Compare the generated code (MSP430) for each method:
0000804a <sample_slow>:
804a: 0b 12 push r11
804c: 0a 12 push r10
804e: 09 12 push r9
8050: 08 12 push r8
8052: 07 12 push r7
8054: 06 12 push r6
8056: 05 12 push r5
8058: 04 12 push r4
805a: 58 42 20 00 mov.b &0x0020,r8
805e: 4c 48 mov.b r8, r12
8060: 0d 43 clr r13
8062: 0e 43 clr r14
8064: 0f 43 clr r15
8066: 08 4c mov r12, r8
8068: 09 4d mov r13, r9
806a: 0a 4e mov r14, r10
806c: 0b 4f mov r15, r11
806e: 18 f3 and #1, r8 ;r3 As==01
8070: 09 f3 and #0, r9 ;r3 As==00
8072: 0a f3 and #0, r10 ;r3 As==00
8074: 0b f3 and #0, r11 ;r3 As==00
8076: 1c 42 02 02 mov &0x0202,r12
807a: 1d 42 04 02 mov &0x0204,r13
807e: 1e 42 06 02 mov &0x0206,r14
8082: 1f 42 08 02 mov &0x0208,r15
8086: 0c 5c rla r12
8088: 0d 6d rlc r13
808a: 0e 6e rlc r14
808c: 0f 6f rlc r15
808e: 04 48 mov r8, r4
8090: 05 49 mov r9, r5
8092: 06 4a mov r10, r6
8094: 07 4b mov r11, r7
8096: 04 dc bis r12, r4
8098: 05 dd bis r13, r5
809a: 06 de bis r14, r6
809c: 07 df bis r15, r7
809e: 82 44 02 02 mov r4, &0x0202
80a2: 82 45 04 02 mov r5, &0x0204
80a6: 82 46 06 02 mov r6, &0x0206
80aa: 82 47 08 02 mov r7, &0x0208
80ae: 34 41 pop r4
80b0: 35 41 pop r5
80b2: 36 41 pop r6
80b4: 37 41 pop r7
80b6: 38 41 pop r8
80b8: 39 41 pop r9
80ba: 3a 41 pop r10
80bc: 3b 41 pop r11
80be: 30 41 ret
000080c0 <sample_fast>:
80c0: 5e 42 20 00 mov.b &0x0020,r14
80c4: 1e f3 and #1, r14 ;r3 As==01
80c6: 1f 42 0e 02 mov &0x020e,r15
80ca: 0f 5f rla r15
80cc: 92 42 0c 02 mov &0x020c,&0x020e
80d0: 0e 02
80d2: 92 42 00 02 mov &0x0200,&0x020c
80d6: 0c 02
80d8: 92 42 0a 02 mov &0x020a,&0x0200
80dc: 00 02
80de: 0e df bis r15, r14
80e0: 82 4e 0a 02 mov r14, &0x020a
80e4: 30 41 ret
Of course, having captured the data, you need some way of processing it later. The method I used was to trigger a wakeup from within the interrupt handler. The main thread would disable interrupts, copy the queue words, reset the sampler state, and then re-enable interrupts.

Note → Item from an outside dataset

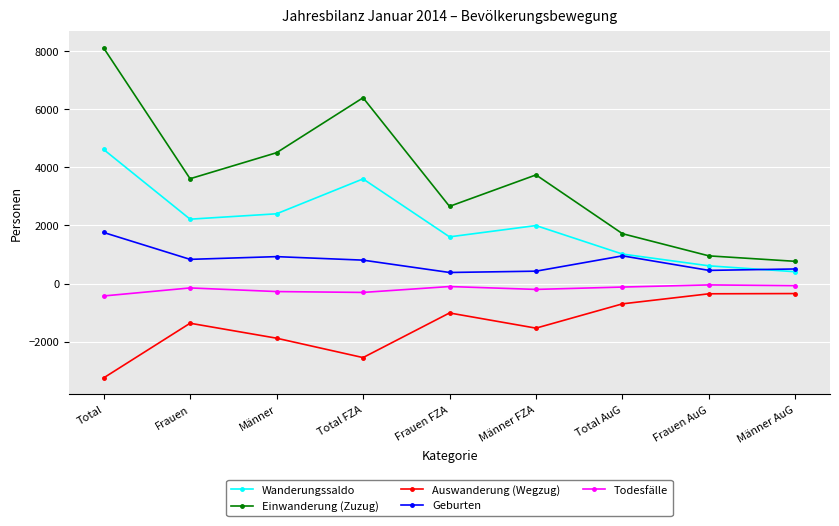

What is the minimum value shown in the chart?

-3251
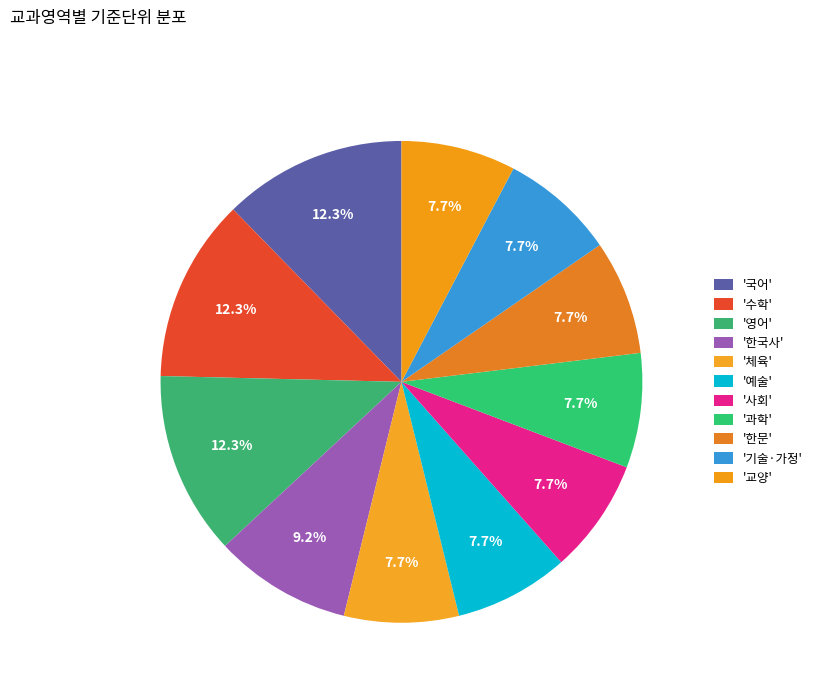

How many slices are in this pie chart?

11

The captured data can then be shifted out in using a procedure similar to that used for shifting in.
If you’re doing something like this, the last problem you need to solve is to know how many bits the queue contains at the time the main thread copies it. One solution is to keep a separate counter variable which is incremented whenever a bit is shifted in. This counter is reset to 0 when the queue is copied.
Another method, which reduces the amount of work to be done in the interrupt handler, is to place a sentinel bit in the queue. When the queue is reset by the main thread, we set all queue words to 0, except for q3
, which is set to 1. This is equivalent to clearing all bits and then shifting in a single 1.
When we process the content of the copied queue, we shift out, counting the number of bits until a 1 pops out the end. Subtract this count from the size of the queue (minus 1), and you know how many bits were shifted in by the interrupt handler.